I've got an amateur's guess.  I have no background in mental health.  But a possibility strikes me when I follow politics.  I suspect that those who target Aspies so viciously borrow a tactic from closeted gay politicians, religious leaders, and activists who out-homophobic everyone within earshot of a microphone or a TV crew.  Consider Larry Craig, Ted Haggard, Mark Foley, and Roy Ashburn, among others.  Outspoken public homophobes, all were caught engaging in homosexual activity or alleged homosexual activity.  My hunch is that their fire-breathing rantings of disgust at homosexuality were designed to deflect suspicion from their sexuality.  They made a choice.  They would succeed in the straight, sometimes gay bashing world by passing as straight.

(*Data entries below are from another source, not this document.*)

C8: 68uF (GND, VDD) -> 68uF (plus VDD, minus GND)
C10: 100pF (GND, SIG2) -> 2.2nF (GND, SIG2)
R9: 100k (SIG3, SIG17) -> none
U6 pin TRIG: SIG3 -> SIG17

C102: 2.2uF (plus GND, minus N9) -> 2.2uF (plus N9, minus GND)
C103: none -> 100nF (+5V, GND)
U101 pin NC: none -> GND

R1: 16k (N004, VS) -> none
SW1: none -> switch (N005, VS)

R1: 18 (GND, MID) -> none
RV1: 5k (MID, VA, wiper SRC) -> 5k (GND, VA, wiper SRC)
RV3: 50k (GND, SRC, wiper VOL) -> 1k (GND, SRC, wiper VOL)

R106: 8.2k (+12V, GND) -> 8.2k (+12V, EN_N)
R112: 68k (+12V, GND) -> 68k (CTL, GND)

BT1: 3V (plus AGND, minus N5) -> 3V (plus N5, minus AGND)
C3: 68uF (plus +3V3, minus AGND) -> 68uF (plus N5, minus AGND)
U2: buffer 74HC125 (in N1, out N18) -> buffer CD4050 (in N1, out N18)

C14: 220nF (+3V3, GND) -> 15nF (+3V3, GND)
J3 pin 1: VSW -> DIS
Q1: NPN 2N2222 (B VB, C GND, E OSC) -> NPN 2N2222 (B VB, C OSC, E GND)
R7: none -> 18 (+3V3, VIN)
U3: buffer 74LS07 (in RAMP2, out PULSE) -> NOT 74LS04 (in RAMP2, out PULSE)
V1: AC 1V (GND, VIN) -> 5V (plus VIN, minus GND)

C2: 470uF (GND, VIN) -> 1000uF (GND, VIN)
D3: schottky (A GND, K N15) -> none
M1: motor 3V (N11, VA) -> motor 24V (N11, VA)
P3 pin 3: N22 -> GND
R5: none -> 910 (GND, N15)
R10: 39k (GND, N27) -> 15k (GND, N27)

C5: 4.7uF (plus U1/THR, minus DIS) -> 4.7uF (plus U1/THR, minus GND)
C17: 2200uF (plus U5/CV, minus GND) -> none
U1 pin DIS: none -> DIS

I think of this sorry practice every time I read about another instance of cruelty toward anyone who is different---and let's be real, Aspies don't hold the patent on difference.  The most vicious "NT" tyrants out there may not be so NT.  They may be closeted "weird" and "off center" people who opt to succeed in a not-so-neuro-tolerant world by passing as normal, average, unremarkable, conforming, and typical---as the neuromajority defines all of that.  They deflect suspicion from their own "weirdness" by targeting people who haven't got the hang of hiding it.  No one suspects that they've got "weird" nuggets of their own hidden away.

That's as much charity as I can manage to conjure for conformists who are on the attack.  Through my six decades of life they have mocked me (behind my back and to my face); ostracized me; bullied me; harassed me; set me up for humiliation; and driven me out of jobs, all gleefully.  I don't think I've left anything out.  I do find comfort in knowing that we who are The Other have NT allies.  To answer their query, "What do Aspies need from us?" I say, expand your psychic skin to accommodate me---and us.  But it looks like they're already doing that.